How many ways can 5 student receive a grade A or E
To determine how many ways 5 students can receive a grade of either A or E, we can use the concept of combinations. Since each student can receive either an A or an E, there are 2 options for each student.
To find the total number of ways, we need to calculate the number of combinations. The formula for combinations is:
C(n, k) = n! / (k!(n - k)!)
Where:
- n is the total number of items to choose from (in this case, the number of students, which is 5).
- k is the number of items to be chosen (in this case, the number of students receiving a grade of A, which can range from 0 to 5).

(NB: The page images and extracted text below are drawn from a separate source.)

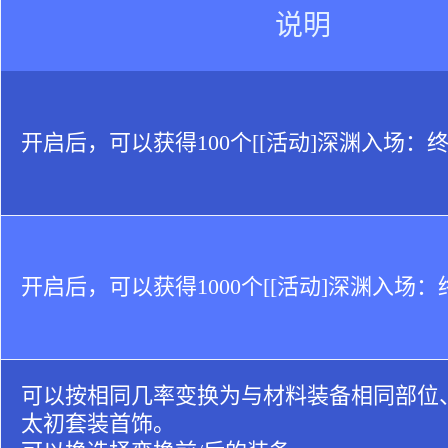
说明
开启后，可以获得100个[[活动]深渊入场：
开启后，可以获得1000个[[活动]深渊入场：
可以按相同几率变换为与材料装备相同部位
太初套装首饰。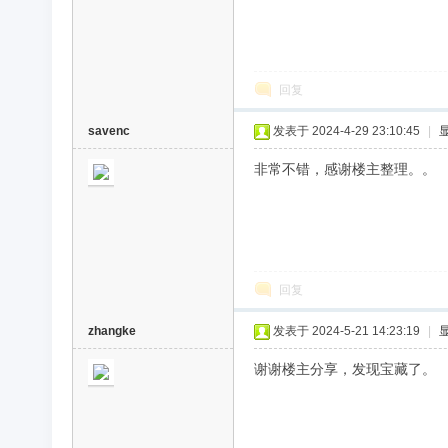
回复
savenc
发表于 2024-4-29 23:10:45
|
非常不错，感谢楼主整理。。
回复
zhangke
发表于 2024-5-21 14:23:19
|
谢谢楼主分享，发现宝藏了。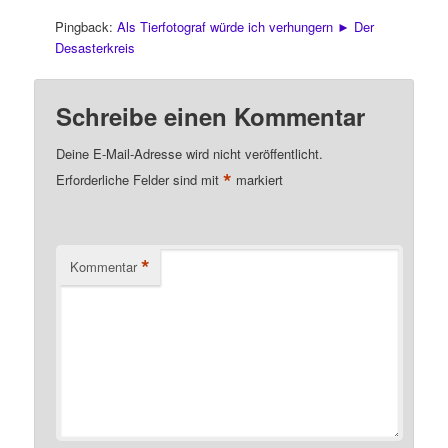
Pingback:
Als Tierfotograf würde ich verhungern ► Der
Desasterkreis
Schreibe einen Kommentar
Deine E-Mail-Adresse wird nicht veröffentlicht.
*
Erforderliche Felder sind mit
markiert
*
Kommentar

Let's consider all possible values for k and calculate the total number of combinations:
For k = 0:
C(5, 0) = 5! / (0!(5 - 0)!) = 1
For k = 1:
C(5, 1) = 5! / (1!(5 - 1)!) = 5
For k = 2:
C(5, 2) = 5! / (2!(5 - 2)!) = 10
For k = 3:
C(5, 3) = 5! / (3!(5 - 3)!) = 10
For k = 4:
C(5, 4) = 5! / (4!(5 - 4)!) = 5
For k = 5:
C(5, 5) = 5! / (5!(5 - 5)!) = 1
Therefore, the total number of ways 5 students can receive a grade of either A or E is:
1 (for k = 0) + 5 (for k = 1) + 10 (for k = 2) + 10 (for k = 3) + 5 (for k = 4) + 1 (for k = 5) = 32.
Hence, there are 32 ways in which 5 students can receive a grade of either A or E.